As quoted by the judge, the amendment says: “All persons born or naturalized in the United States, and subject to the jurisdiction thereof, are citizens of the United States and of the State wherein they reside.” And the judge then wrote: “The words chosen by the drafters and ratified by the states, understood ‘in their normal and ordinary’ way, United States v. Sprague, 282 U.S. 716, 731 (1931), bestow birthright citizenship broadly to persons born in the United States.”

Now, it will be up the Supreme Court to rule on whether Trump has the power to, in effect, rewrite the amendment.

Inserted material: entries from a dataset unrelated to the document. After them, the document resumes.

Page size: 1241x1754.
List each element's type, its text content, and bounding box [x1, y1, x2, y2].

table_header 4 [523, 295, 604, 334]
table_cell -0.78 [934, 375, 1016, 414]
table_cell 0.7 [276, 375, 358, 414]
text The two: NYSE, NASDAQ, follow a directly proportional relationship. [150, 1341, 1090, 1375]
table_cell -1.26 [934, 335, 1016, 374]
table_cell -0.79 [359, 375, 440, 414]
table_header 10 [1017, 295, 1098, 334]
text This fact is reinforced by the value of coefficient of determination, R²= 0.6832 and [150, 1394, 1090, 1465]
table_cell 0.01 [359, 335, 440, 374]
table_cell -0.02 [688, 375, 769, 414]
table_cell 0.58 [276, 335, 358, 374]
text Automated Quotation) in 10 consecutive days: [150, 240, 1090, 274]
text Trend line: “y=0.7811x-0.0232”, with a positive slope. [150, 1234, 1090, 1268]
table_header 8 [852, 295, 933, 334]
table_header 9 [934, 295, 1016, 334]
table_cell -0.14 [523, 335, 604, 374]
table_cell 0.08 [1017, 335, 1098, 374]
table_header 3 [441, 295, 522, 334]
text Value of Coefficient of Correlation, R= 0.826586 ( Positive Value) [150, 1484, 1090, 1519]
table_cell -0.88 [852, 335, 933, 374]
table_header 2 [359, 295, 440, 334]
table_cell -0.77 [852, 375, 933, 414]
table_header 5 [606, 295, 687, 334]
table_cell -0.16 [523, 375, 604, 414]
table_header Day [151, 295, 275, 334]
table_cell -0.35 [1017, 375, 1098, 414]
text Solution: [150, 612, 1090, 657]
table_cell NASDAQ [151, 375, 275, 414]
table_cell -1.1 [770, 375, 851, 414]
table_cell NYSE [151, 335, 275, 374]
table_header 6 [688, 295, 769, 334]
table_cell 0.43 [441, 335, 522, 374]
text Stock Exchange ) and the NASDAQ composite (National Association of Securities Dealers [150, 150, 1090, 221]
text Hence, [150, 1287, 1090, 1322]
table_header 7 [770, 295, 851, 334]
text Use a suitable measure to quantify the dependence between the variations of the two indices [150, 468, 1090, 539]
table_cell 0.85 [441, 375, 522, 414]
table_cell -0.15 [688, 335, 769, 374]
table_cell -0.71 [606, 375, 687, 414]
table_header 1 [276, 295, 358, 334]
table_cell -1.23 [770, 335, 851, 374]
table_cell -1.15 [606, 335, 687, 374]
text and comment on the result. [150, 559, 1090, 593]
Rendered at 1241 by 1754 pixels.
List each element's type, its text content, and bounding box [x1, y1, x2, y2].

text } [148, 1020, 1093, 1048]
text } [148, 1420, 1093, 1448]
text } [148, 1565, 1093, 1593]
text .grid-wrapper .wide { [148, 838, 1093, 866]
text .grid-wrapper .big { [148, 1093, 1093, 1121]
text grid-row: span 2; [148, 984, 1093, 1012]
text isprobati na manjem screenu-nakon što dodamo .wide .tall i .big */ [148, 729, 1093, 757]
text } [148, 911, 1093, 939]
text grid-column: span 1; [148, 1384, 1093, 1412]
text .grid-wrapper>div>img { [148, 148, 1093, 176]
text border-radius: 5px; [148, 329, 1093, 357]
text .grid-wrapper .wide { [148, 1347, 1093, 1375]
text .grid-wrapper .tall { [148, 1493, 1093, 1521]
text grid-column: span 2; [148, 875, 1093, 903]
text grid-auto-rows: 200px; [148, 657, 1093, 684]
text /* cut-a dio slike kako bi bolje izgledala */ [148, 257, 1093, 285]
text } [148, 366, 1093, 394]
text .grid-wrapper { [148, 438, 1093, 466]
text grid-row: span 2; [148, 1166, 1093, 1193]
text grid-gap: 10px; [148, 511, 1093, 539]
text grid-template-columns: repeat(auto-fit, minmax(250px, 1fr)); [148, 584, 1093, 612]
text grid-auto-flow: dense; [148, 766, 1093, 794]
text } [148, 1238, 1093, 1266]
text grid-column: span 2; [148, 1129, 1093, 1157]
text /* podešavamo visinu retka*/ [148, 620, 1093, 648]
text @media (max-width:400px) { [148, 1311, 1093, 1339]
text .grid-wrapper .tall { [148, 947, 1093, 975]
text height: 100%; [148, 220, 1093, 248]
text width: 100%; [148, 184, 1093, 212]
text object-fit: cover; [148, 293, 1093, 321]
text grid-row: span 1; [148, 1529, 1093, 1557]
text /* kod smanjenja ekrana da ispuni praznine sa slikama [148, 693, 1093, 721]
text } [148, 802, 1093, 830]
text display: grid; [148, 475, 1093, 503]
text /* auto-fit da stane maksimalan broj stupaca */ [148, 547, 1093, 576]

Praising Sorokin’s ruling last July, former New Jersey Attorney General Matthew Platkin said he was “thrilled the district court again barred President Trump’s flagrantly unconstitutional birthright citizenship order from taking effect anywhere.” Platkin, who helped lead the suit the judge considered, added: “American-born babies are American, just as they have been at every other time in our Nation’s history … The President cannot change that legal rule with the stroke of a pen.”

Decades ago, an appeals court considering one of Judge Sirica’s orders about the Watergate tapes rejected efforts by Nixon’s lawyers to “refashion the Constitution” to suit him.

“Though the President is elected by nationwide ballot and is often said to represent all the people, he does not embody the nation’s sovereignty,” the court wrote. “He is not above the law’s commands. Sovereignty remains at all times with the people, and they do not forfeit through elections the right to have the law construed against and applied to every citizen.”

A No Kings Day protest, source: The New York Times

These days – and today happens to be the nation’s third “No Kings Day “– we are seeing once again whether a president is “above the law’s commands.” Sirica, one imagines, would be appalled by this president but likely would take heart from the many judges standing in the way of Trump’s monarchical impulses.